• What you need to do:
[1] From the dog grooming thread, return the passage starting with "## gingerkid (Jul" and going on through "into the business.", copied word for word.
[2] In the dog grooming thread, condense the paragraph that opens with "Different dogs and different coats" while keeping its main facts.

• Document text:
========================================================================

# Dog show groomers?



## apoirier594 (Aug 30, 2009)

I have a 4 year old Golden Retriever that I brush a lot and bathe every 2 weeks to a month. He has never had his hair cut tho. How do you find a good Show Dog groomer? I am not entering him into a show but would like for someone to clean up behind the ears, trim the whiskers, thin hair to make his legs look straight, shoulders, etc. 

I found this website.. 

http://www.coatsandtailsgrooming.com/About-Coats-And-Tails-Dog-Grooming-Charleston-SC.html

Sounds like the founder has a lot of experience. On the services it says please allow 4 hours for full grooming service, then I called and they said for a show dog look its about $50. Does $50 sound to cheap for up to 4 hours? Thats only over $10 a hour.. hmm. I just want to make sure I take him somewhere good. I don't mind paying more. I did a google search but didn't find anything to promising. 

I live in Charleston SC, willing to drive for a great groomer. Thanks a lot!!


----------



## gingerkid (Jul 11, 2012)

apoirier594 said:


> I have a 4 year old Golden Retriever that I brush a lot and bathe every 2 weeks to a month. He has never had his hair cut tho. How do you find a good Show Dog groomer? I am not entering him into a show but would like for someone to clean up behind the ears, trim the whiskers, thin hair to make his legs look straight, shoulders, etc.
> 
> I found this website..
> 
> ...


Different dogs and different coats take different lengths of time to groom, and a grooming usually includes a bath, drying, brush out, trimming, and may include nail trimming, teeth brushing, etc. depending on the groomer. They may also have someone to do the bathing/blow drying... like a hair-washer at a hair salon, who is paid less but is trying to get experience to get into the business.

A "regular" groom is ~$65 for Snowball, but that's for a double-coated, fluffy dog and includes everything above except for teeth. We also live where there is a high cost of living, and $65 was the low end. Petsmart charges $75. (The owners of our salon both have Eskies, so I think they charge less for Eskies than other places do).


----------



## ireth0 (Feb 11, 2013)

I just did a check and a local place here charges $70 for large dogs (60-90lbs).

It might be a higher-end place... then again, Gingerkid and I live in Canada, the land where everything-is-more-expensive-just-cause.

========================================================================

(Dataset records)
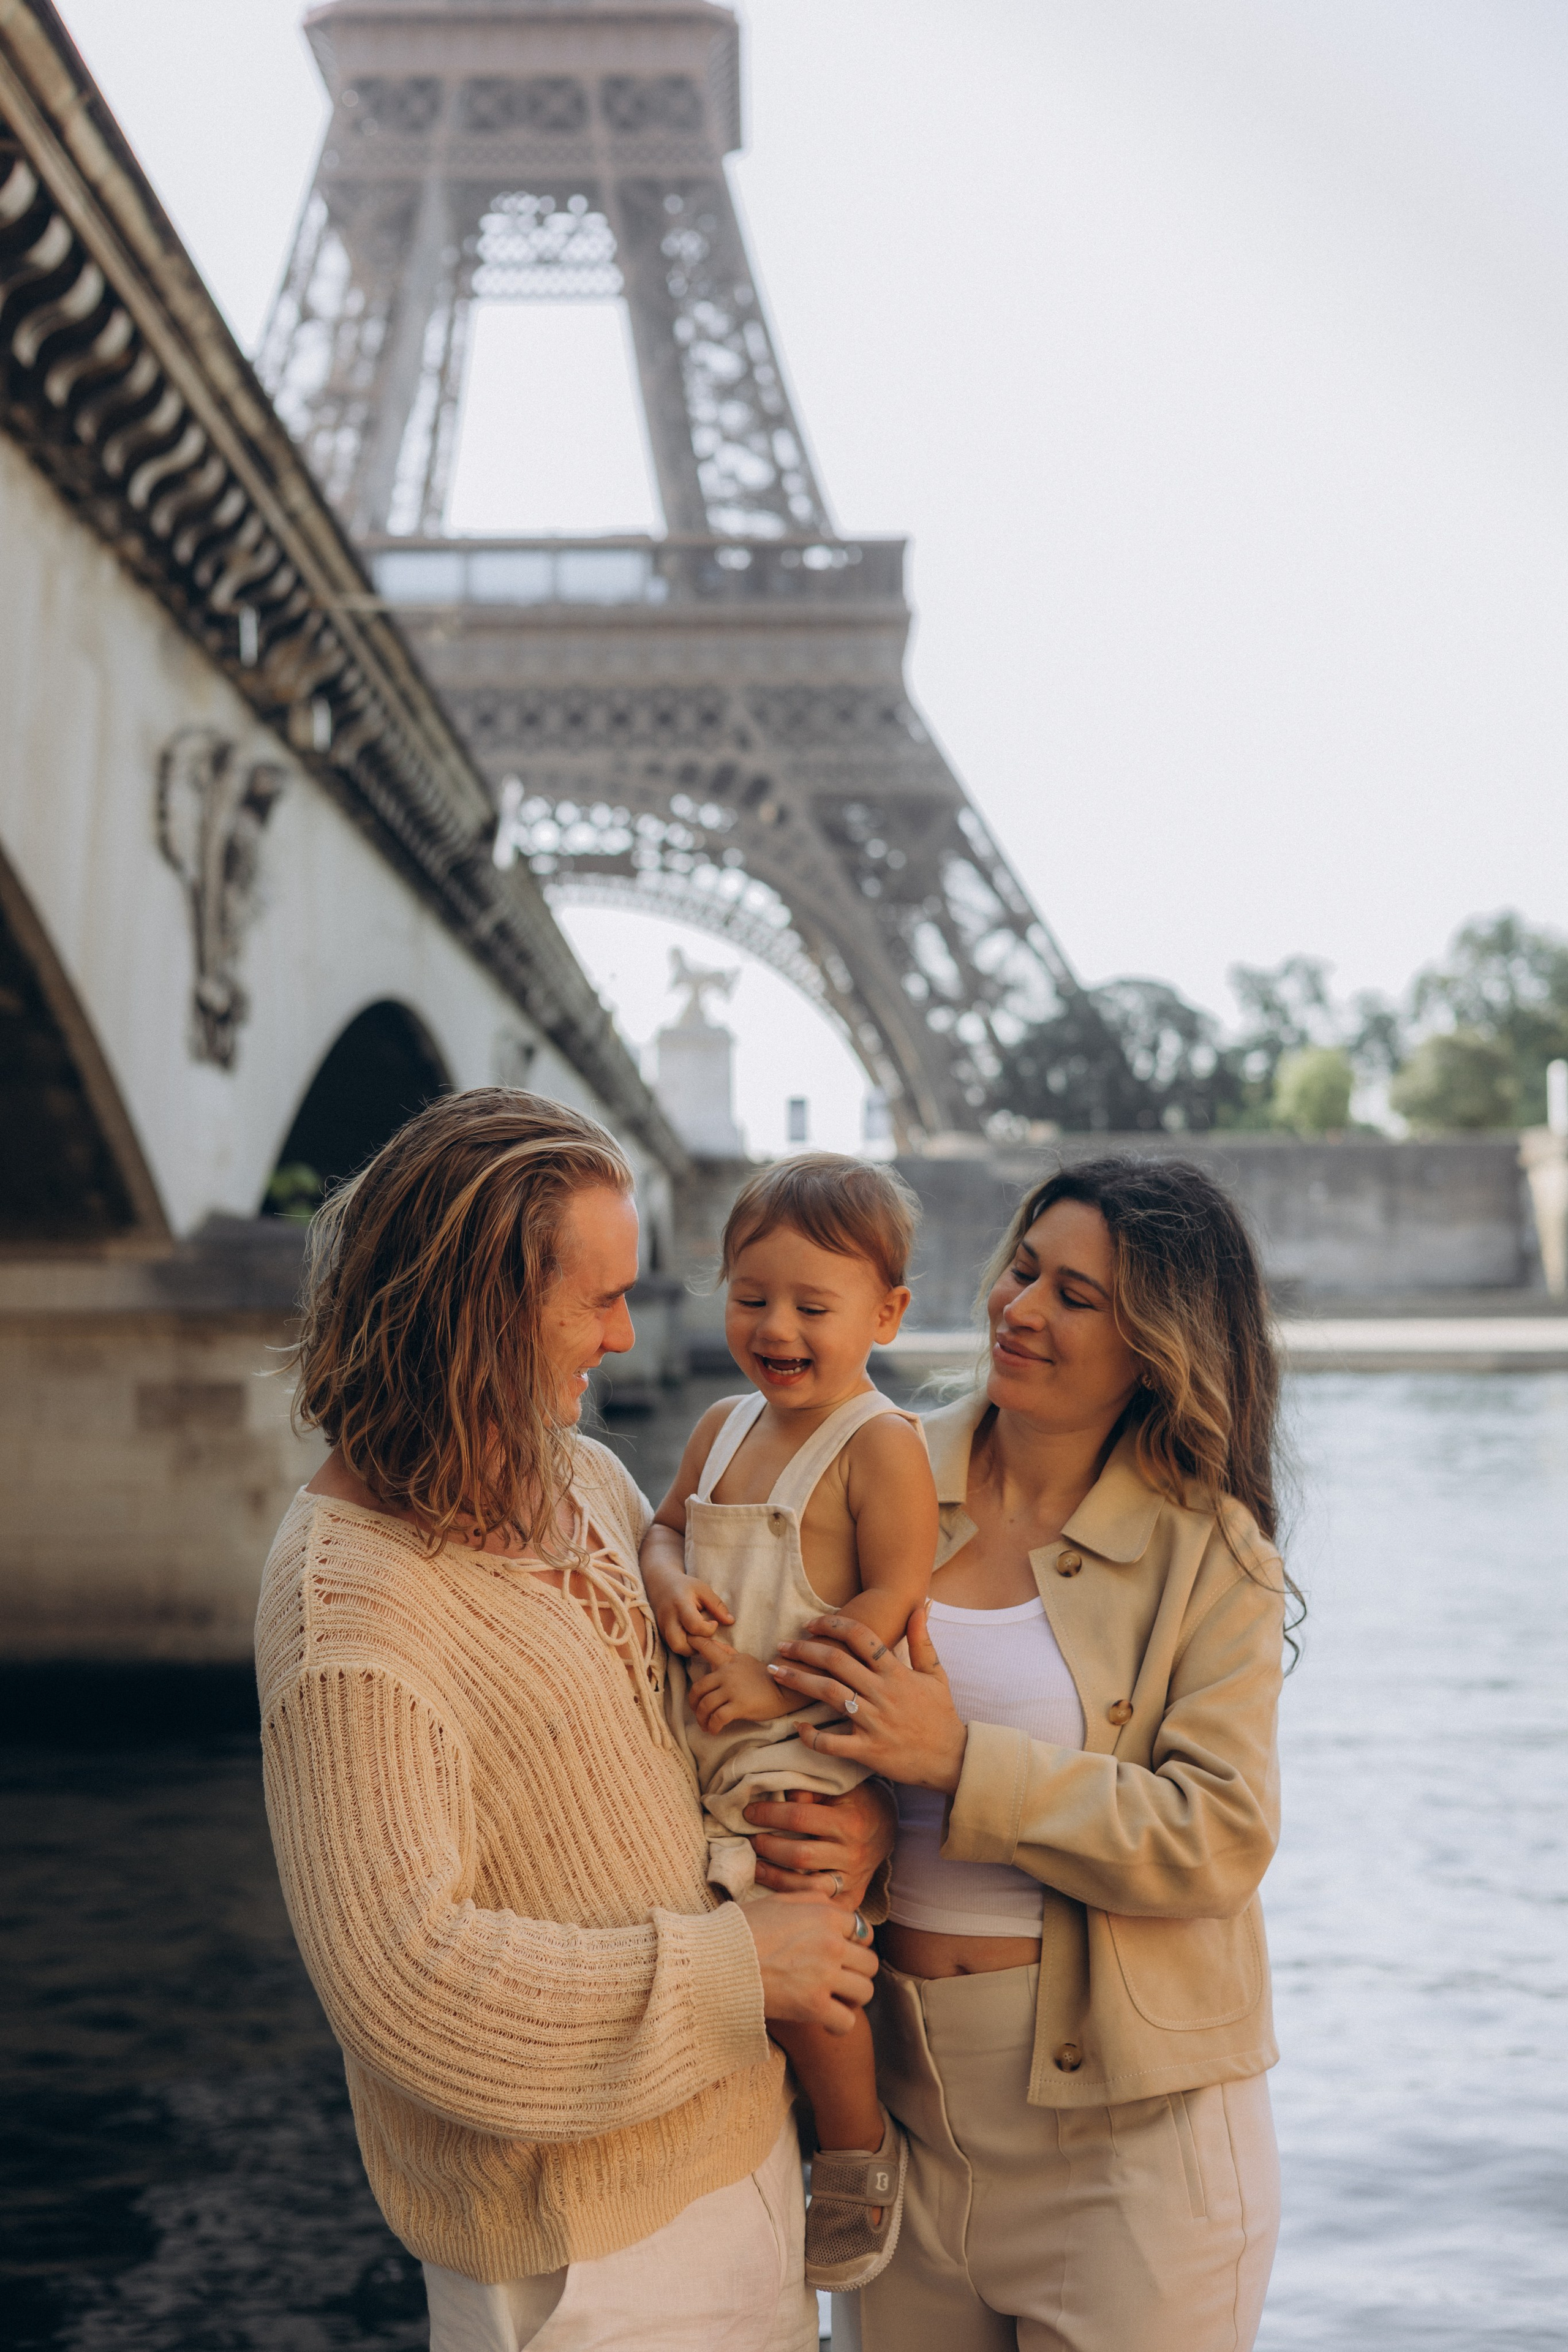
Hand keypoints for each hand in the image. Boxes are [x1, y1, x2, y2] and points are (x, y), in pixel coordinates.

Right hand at [653, 1577, 733, 1656]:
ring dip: (690, 1647)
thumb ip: (717, 1606)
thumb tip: (730, 1621)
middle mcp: (668, 1618)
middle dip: (697, 1646)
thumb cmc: (685, 1586)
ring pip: (675, 1648)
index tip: (714, 1623)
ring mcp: (662, 1627)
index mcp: (681, 1605)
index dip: (708, 1629)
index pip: (694, 1626)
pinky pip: (672, 1646)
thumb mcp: (703, 1590)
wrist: (661, 1584)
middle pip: (679, 1644)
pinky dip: (684, 1645)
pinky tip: (692, 1637)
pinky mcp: (661, 1633)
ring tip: (700, 1637)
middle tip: (706, 1636)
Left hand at [688, 1637, 797, 1731]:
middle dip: (693, 1703)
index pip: (708, 1648)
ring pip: (705, 1705)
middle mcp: (727, 1673)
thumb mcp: (744, 1660)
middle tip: (697, 1711)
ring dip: (701, 1718)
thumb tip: (712, 1643)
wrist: (784, 1691)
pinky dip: (712, 1726)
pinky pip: (717, 1718)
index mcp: (728, 1661)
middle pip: (698, 1688)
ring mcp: (732, 1689)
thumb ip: (727, 1653)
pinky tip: (714, 1730)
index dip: (694, 1643)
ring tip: (705, 1725)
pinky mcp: (739, 1705)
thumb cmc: (764, 1677)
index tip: (685, 1641)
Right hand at [742, 1891, 877, 2033]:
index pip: (862, 1931)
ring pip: (865, 1991)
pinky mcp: (812, 2006)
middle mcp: (831, 1943)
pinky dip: (838, 2025)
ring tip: (835, 1999)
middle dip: (857, 1971)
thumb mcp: (779, 1900)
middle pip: (869, 1962)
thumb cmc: (742, 1928)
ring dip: (852, 1997)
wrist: (716, 1959)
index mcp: (825, 1915)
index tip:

========================================================================

• Task responses:
[1]
## gingerkid (Jul 11, 2012)

apoirier594 said:


> I have a 4 year old Golden Retriever that I brush a lot and bathe every 2 weeks to a month. He has never had his hair cut tho. How do you find a good Show Dog groomer? I am not entering him into a show but would like for someone to clean up behind the ears, trim the whiskers, thin hair to make his legs look straight, shoulders, etc.
> 
> I found this website..
> 
> ...


Different dogs and different coats take different lengths of time to groom, and a grooming usually includes a bath, drying, brush out, trimming, and may include nail trimming, teeth brushing, etc. depending on the groomer. They may also have someone to do the bathing/blow drying... like a hair-washer at a hair salon, who is paid less but is trying to get experience to get into the business.

[2] How long a grooming takes depends on the dog and its coat. A grooming usually includes a bath, drying, a brush-out and trimming, and depending on the groomer it may add nail trimming and teeth brushing. Some groomers have a lower-paid assistant who does the bathing and blow-drying while gaining experience to get into the business.